Between 4,000 and 6,000 HP employees worldwide will lose their jobs by October 2028 as the computer and printer manufacturer pursues an aggressive artificial intelligence integration strategy. The restructuring affects roughly 7% to 11% of the company’s 56,000-person workforce and represents a significant bet on AI’s ability to transform business operations.
CEO Enrique Lores characterized the move as responding to a “significant opportunity” to embed AI throughout the organization. The technology will be deployed across product development, internal operations, and customer support, with the goal of accelerating innovation, improving customer satisfaction, and enhancing productivity. Financial projections indicate the changes will produce $1 billion in annual cost savings by 2028, though achieving this will require upfront spending of approximately $650 million.
The announcement comes amid broader concerns about AI’s impact on global employment markets. Educational research organizations warn that millions of low-skilled jobs could disappear in the coming decade due to automation and AI technologies. Positions in trades, machine operations, and administrative roles appear particularly vulnerable. Meanwhile, studies suggest that substantial percentages of work hours across sectors including education, healthcare, business, and legal services could be automated using technologies available today.

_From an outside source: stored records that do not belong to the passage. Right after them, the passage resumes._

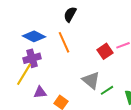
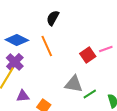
purple cross: (32, 58) -> (15, 62), turned -30
gray triangle: (91, 80) -> (74, 84), turned -30

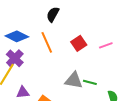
red square: (88, 55) -> (79, 43), moved
green line: (90, 94) -> (90, 82), moved, turned 48

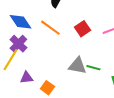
blue diamond: (17, 36) -> (20, 22), turned 30
orange line: (47, 42) -> (50, 28), turned -30

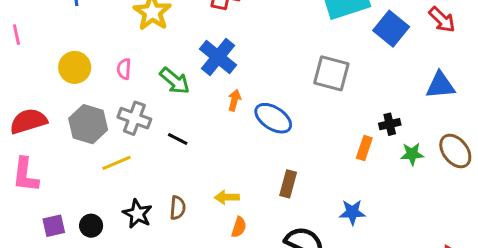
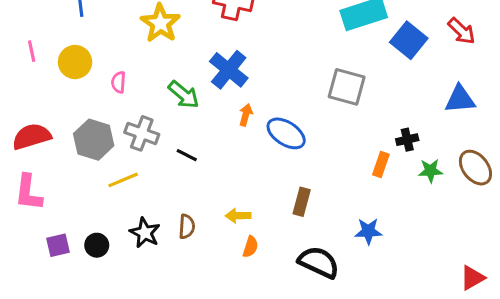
pink line: (16, 35) -> (32, 51), moved
yellow circle: (75, 67) -> (75, 62), moved
pink semicircle: (124, 69) -> (118, 82), moved

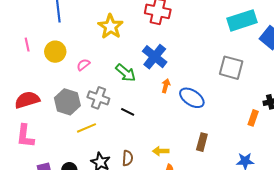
pink semicircle: (118, 82) -> (83, 65), turned 48

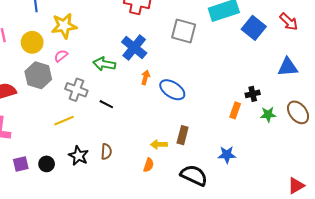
yellow star: (111, 27) -> (64, 26), moved, turned 30
gray square: (231, 68) -> (184, 31), moved
green arrow: (126, 73) -> (104, 64), turned 150
gray hexagon: (67, 102) -> (38, 75), moved
yellow arrow: (161, 151) -> (159, 144), moved

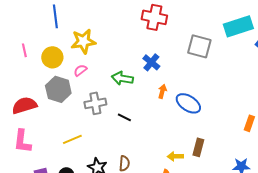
blue cross: (134, 47) -> (151, 62), size x0.7
gray cross: (76, 90) -> (95, 103), turned -30
yellow line: (64, 121) -> (72, 139), moved

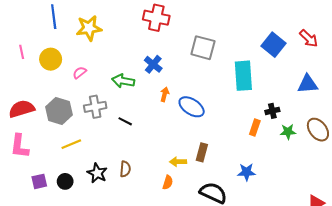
cyan rectangle: (238, 26) -> (243, 76), moved, turned -76
yellow star: (83, 41) -> (89, 28), moved
gray hexagon: (58, 89) -> (59, 111), moved

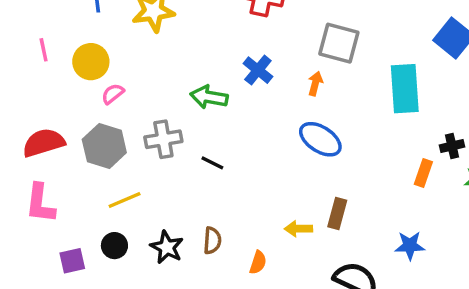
pink semicircle: (80, 73) -> (113, 94), moved
orange arrow: (165, 94) -> (315, 84), moved
black circle: (65, 181) -> (114, 246), moved
orange semicircle: (168, 182) -> (258, 262), moved

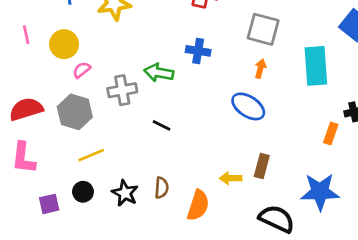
blue cross: (258, 70) -> (198, 51), turned -30
orange arrow: (315, 84) -> (260, 69), moved
gray cross: (163, 139) -> (122, 90), moved
blue star: (410, 246) -> (320, 192), size x1.6
orange semicircle: (258, 262) -> (198, 205), size x1.6

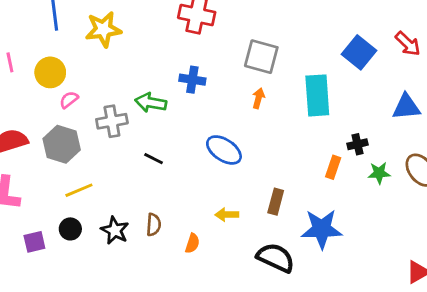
blue ellipse: (248, 106) -> (224, 150), moved
brown rectangle: (262, 166) -> (276, 202), moved
orange semicircle: (198, 205) -> (192, 243), size x0.6

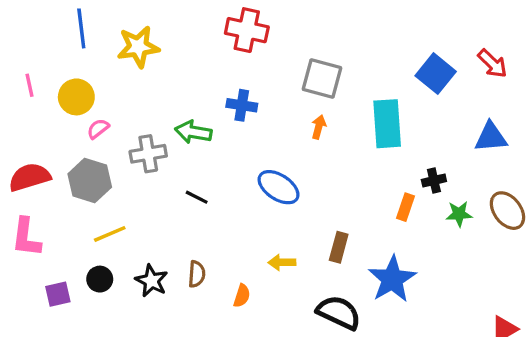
blue star: (322, 229) -> (392, 279), turned -30

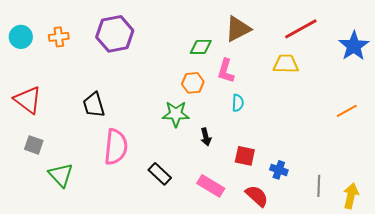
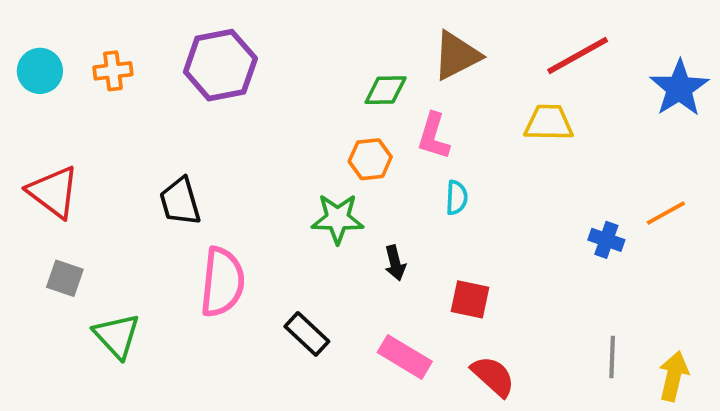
blue cross: (279, 170) -> (606, 240), moved

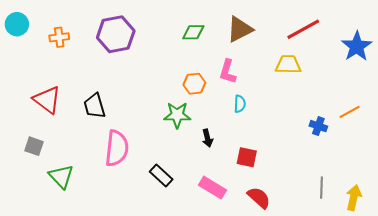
cyan circle: (40, 71) -> (17, 24), moved
green diamond: (386, 90) -> (193, 32), moved
red triangle: (53, 192) -> (47, 100), moved

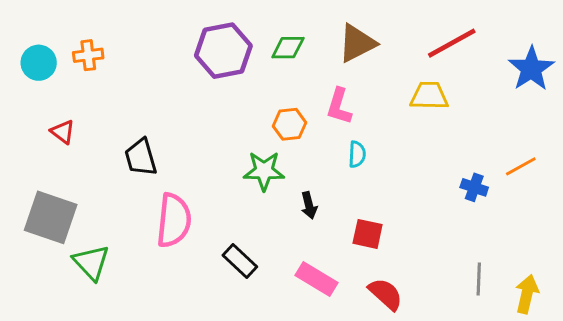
cyan circle: (17, 24) -> (39, 63), moved
purple hexagon: (116, 34) -> (223, 51), moved
red triangle: (47, 100) -> (63, 132), moved, size x0.6
gray square: (34, 146) -> (51, 217), size x1.8

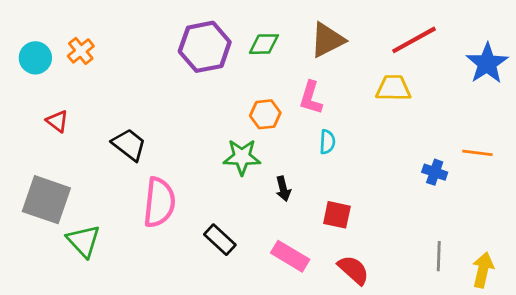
orange cross: (88, 55) -> (81, 51), turned -32
black trapezoid: (141, 157) -> (129, 145), turned 144
orange line: (521, 166) -> (477, 153), turned 36

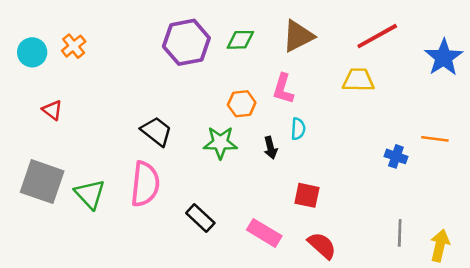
black trapezoid: (129, 145) -> (156, 131), moved
black arrow: (283, 189) -> (271, 148), moved
green triangle: (84, 241) -> (90, 194), moved

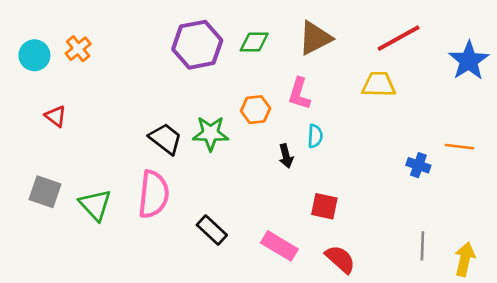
green star: (220, 143) -> (211, 133), moved
gray square: (42, 182) -> (45, 192), size x0.7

Specific job categories face varying levels of risk. Administrative and legal services show particular vulnerability, with tasks such as data entry, financial processing, and document drafting increasingly performed by AI systems. Similarly, dangerous physical work previously requiring human operators may be taken over by robots. However, experts note that human oversight, design, and verification will remain essential even in highly automated environments.
HP’s financial situation reflects competing pressures. Fourth-quarter revenues of $14.6 billion beat expectations, and AI-enabled PCs comprised over 30% of shipments. However, the profit outlook for the coming year disappointed analysts, with forecasts below expectations due to trade tariff costs and surging memory chip prices. These semiconductor components have become significantly more expensive as technology companies compete for supplies needed to build AI infrastructure. The workforce reduction news triggered a 6% decline in HP shares.